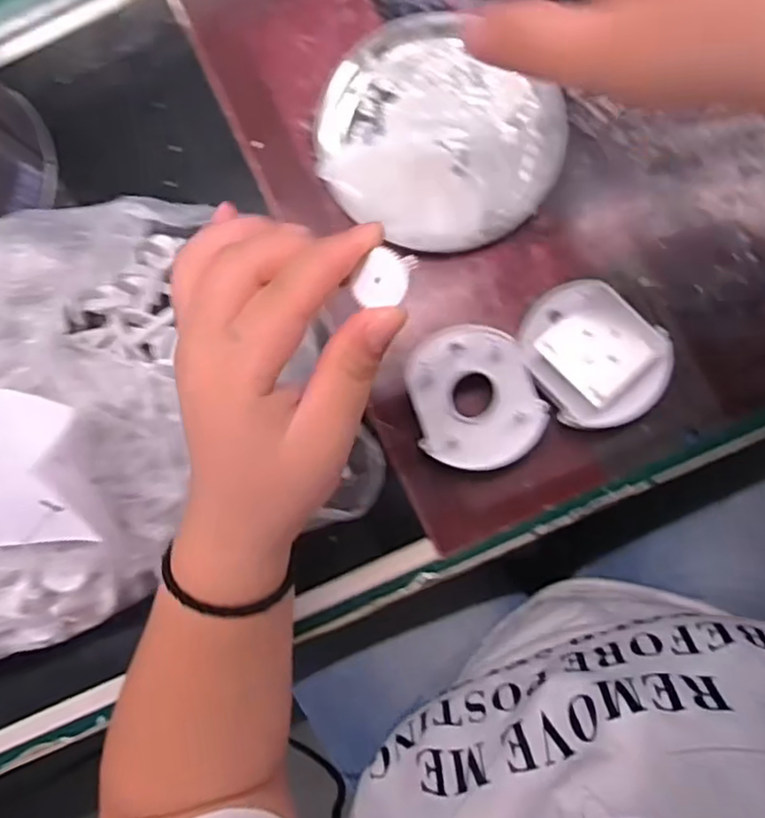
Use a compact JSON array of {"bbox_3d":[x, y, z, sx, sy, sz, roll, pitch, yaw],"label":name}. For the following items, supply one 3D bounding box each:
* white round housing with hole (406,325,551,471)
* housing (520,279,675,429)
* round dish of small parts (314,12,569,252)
[{"bbox_3d":[0.047,-0.006,0.340,0.061,0.028,0.071,-12,85,2],"label":"white round housing with hole"},{"bbox_3d":[0.105,-0.028,0.329,0.060,0.042,0.072,-36,85,0],"label":"housing"},{"bbox_3d":[0.029,-0.150,0.357,0.130,0.016,0.122,0,86,3],"label":"round dish of small parts"}]

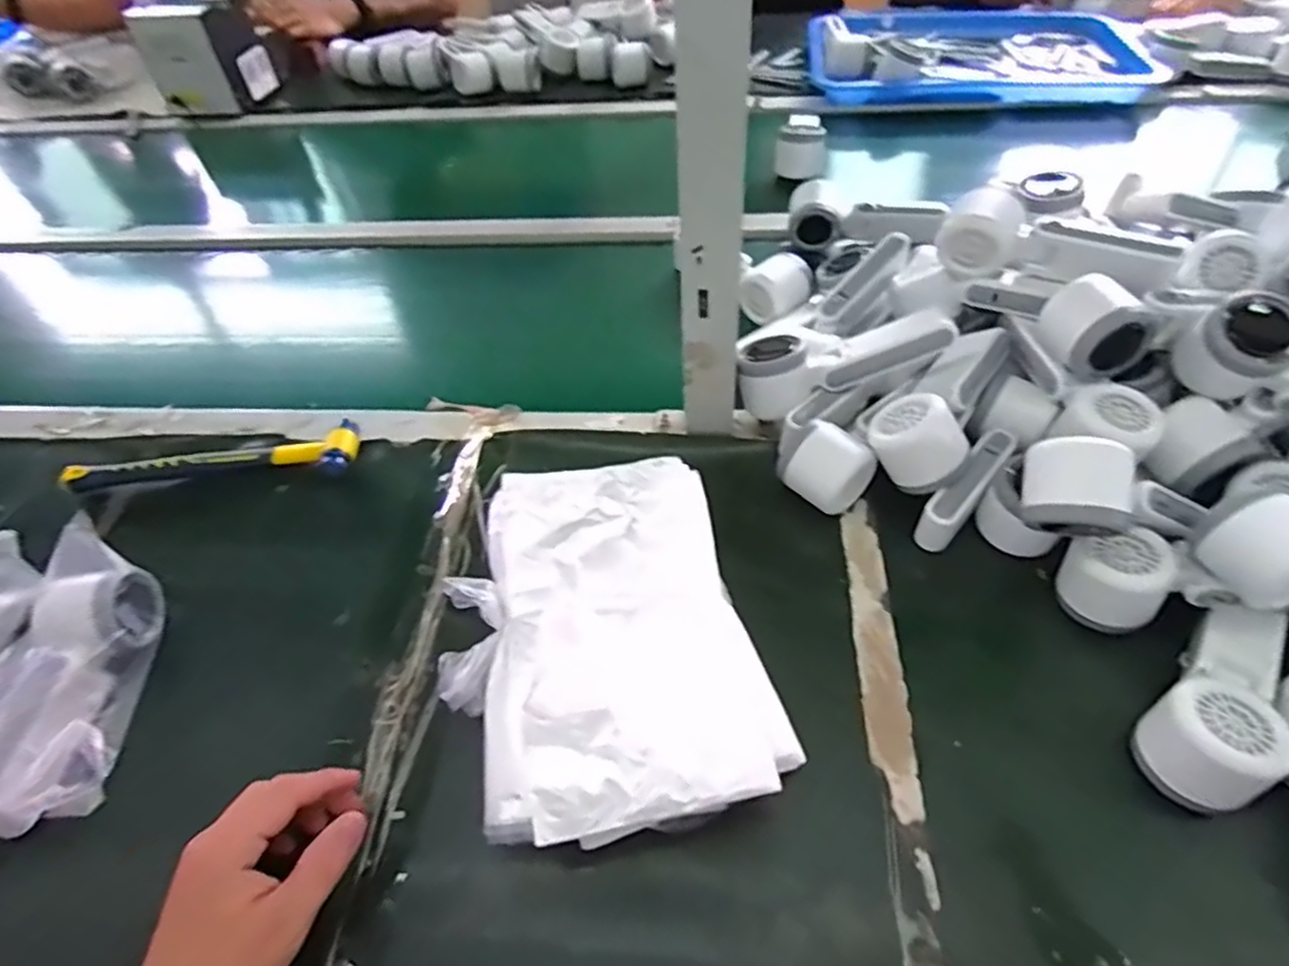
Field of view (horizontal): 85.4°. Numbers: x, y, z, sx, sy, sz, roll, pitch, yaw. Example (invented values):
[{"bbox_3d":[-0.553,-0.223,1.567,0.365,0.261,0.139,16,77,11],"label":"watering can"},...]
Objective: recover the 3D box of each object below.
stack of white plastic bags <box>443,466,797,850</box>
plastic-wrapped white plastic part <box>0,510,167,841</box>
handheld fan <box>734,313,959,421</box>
[{"bbox_3d":[-0.031,0.100,0.450,0.195,0.063,0.240,-14,51,-8],"label":"stack of white plastic bags"},{"bbox_3d":[-0.405,0.136,0.455,0.110,0.093,0.186,-6,49,-2],"label":"plastic-wrapped white plastic part"},{"bbox_3d":[0.156,-0.104,0.561,0.163,0.050,0.056,-13,51,17],"label":"handheld fan"}]

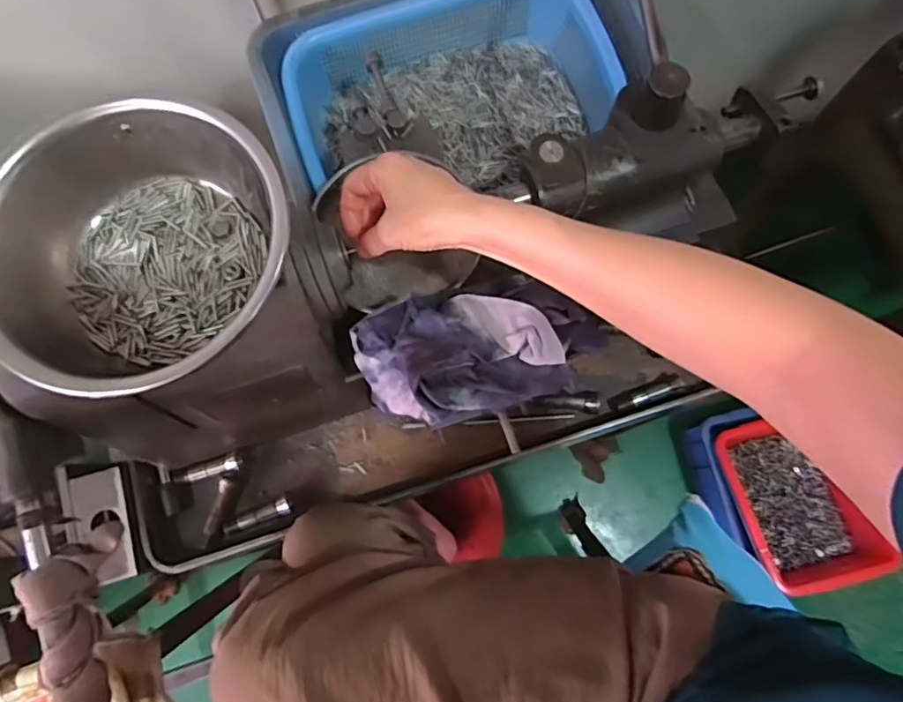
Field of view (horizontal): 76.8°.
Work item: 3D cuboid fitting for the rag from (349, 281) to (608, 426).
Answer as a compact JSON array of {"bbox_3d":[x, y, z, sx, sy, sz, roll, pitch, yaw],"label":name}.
[{"bbox_3d":[0.017,-0.005,0.419,0.176,0.055,0.097,-15,77,-2],"label":"rag"}]

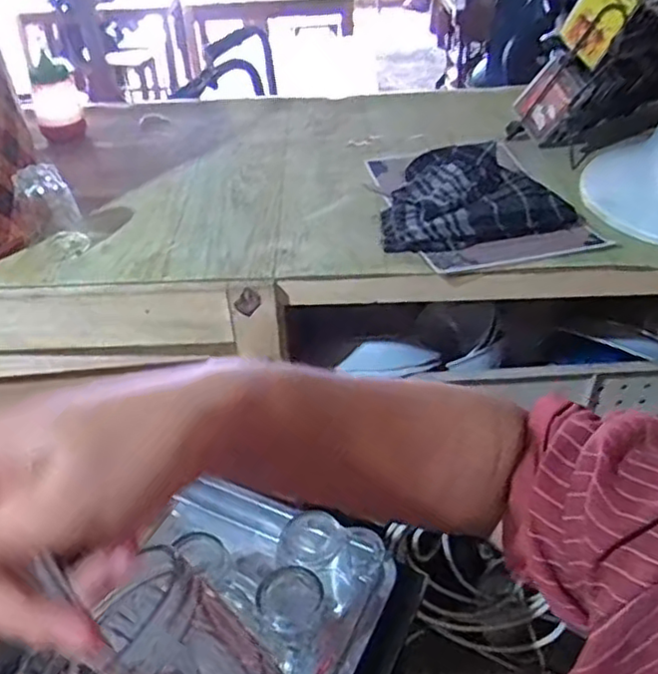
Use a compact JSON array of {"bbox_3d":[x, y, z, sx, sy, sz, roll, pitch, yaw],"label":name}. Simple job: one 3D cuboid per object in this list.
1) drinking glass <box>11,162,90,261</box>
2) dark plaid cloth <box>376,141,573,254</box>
[{"bbox_3d":[-0.320,-0.143,0.781,0.065,0.098,0.060,-16,43,-17],"label":"drinking glass"},{"bbox_3d":[0.179,-0.166,0.814,0.222,0.062,0.190,4,41,6],"label":"dark plaid cloth"}]

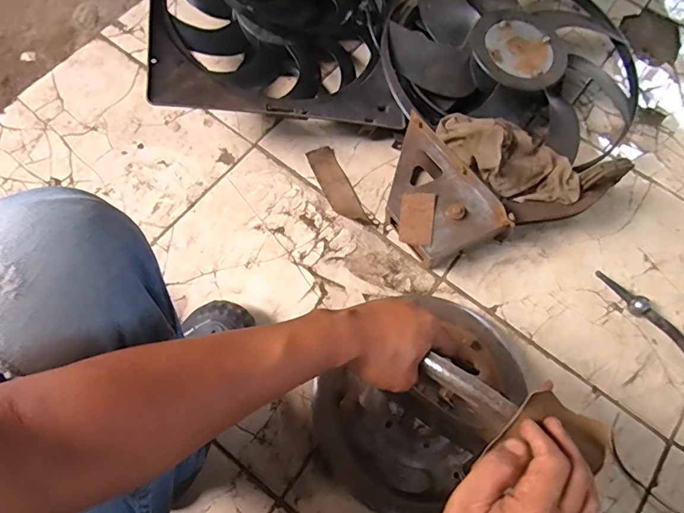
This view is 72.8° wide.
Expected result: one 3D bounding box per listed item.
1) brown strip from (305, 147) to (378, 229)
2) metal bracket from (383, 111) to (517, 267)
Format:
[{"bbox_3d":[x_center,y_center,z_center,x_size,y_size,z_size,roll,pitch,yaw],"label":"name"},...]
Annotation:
[{"bbox_3d":[-0.006,-0.118,0.817,0.051,0.008,0.170,-24,72,-11],"label":"brown strip"},{"bbox_3d":[0.141,-0.099,0.772,0.151,0.089,0.229,-31,75,-11],"label":"metal bracket"}]

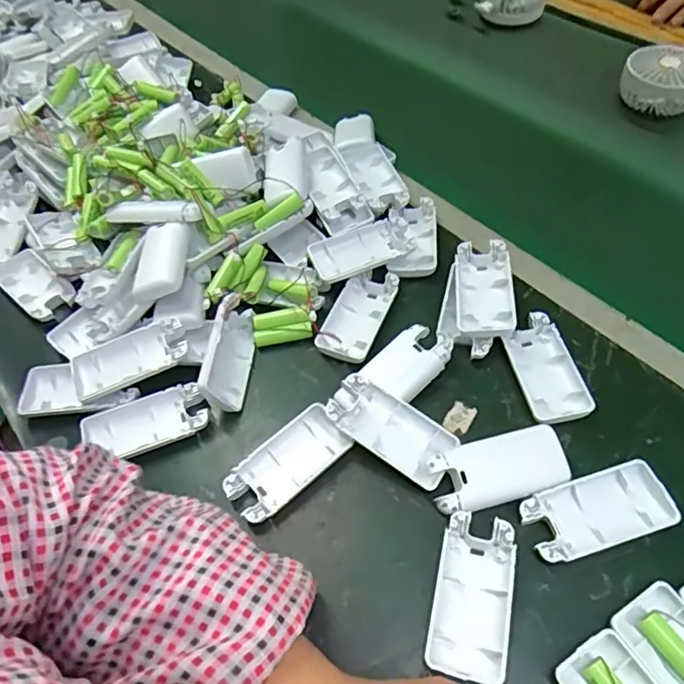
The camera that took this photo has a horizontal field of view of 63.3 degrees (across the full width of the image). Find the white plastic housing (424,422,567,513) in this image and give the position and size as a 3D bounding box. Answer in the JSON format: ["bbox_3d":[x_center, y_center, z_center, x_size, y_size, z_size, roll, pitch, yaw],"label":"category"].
[{"bbox_3d":[0.108,0.088,0.384,0.093,0.017,0.043,-14,55,-5],"label":"white plastic housing"}]

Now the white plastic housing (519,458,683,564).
[{"bbox_3d":[0.169,0.114,0.368,0.094,0.014,0.045,-17,55,-7],"label":"white plastic housing"}]

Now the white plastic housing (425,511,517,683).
[{"bbox_3d":[0.082,0.157,0.344,0.045,0.012,0.093,10,56,12],"label":"white plastic housing"}]

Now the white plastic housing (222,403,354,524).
[{"bbox_3d":[-0.039,0.089,0.404,0.090,0.014,0.043,-36,59,-18],"label":"white plastic housing"}]

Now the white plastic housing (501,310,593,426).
[{"bbox_3d":[0.158,0.021,0.433,0.046,0.013,0.092,-10,55,-2],"label":"white plastic housing"}]

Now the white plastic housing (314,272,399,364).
[{"bbox_3d":[0.013,-0.025,0.474,0.046,0.022,0.094,17,58,16],"label":"white plastic housing"}]

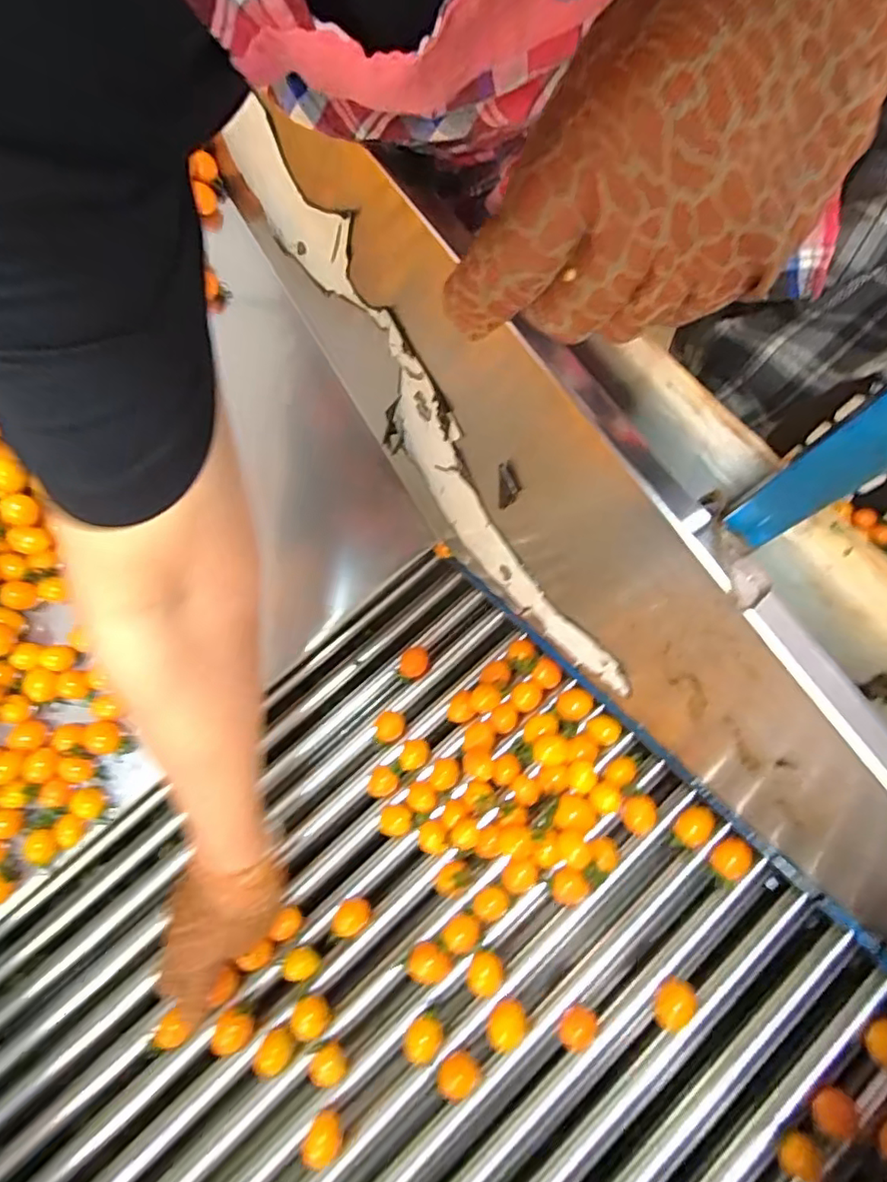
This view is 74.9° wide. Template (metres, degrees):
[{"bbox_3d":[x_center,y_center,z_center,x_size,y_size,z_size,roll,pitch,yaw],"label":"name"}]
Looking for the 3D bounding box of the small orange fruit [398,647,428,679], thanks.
[{"bbox_3d":[-0.029,0.069,0.546,0.027,0.024,0.030,12,74,3],"label":"small orange fruit"}]

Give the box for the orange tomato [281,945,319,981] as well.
[{"bbox_3d":[-0.109,0.289,0.451,0.026,0.018,0.020,0,74,-1],"label":"orange tomato"}]

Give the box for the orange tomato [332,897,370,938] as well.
[{"bbox_3d":[-0.072,0.258,0.460,0.025,0.027,0.026,0,74,-1],"label":"orange tomato"}]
****************
## WORK REQUEST
Return all lines of the data in which the string "wide" appears.

## YOUR SOLUTION
This view is 72.8° wide.
This view is 74.9° wide. Template (metres, degrees):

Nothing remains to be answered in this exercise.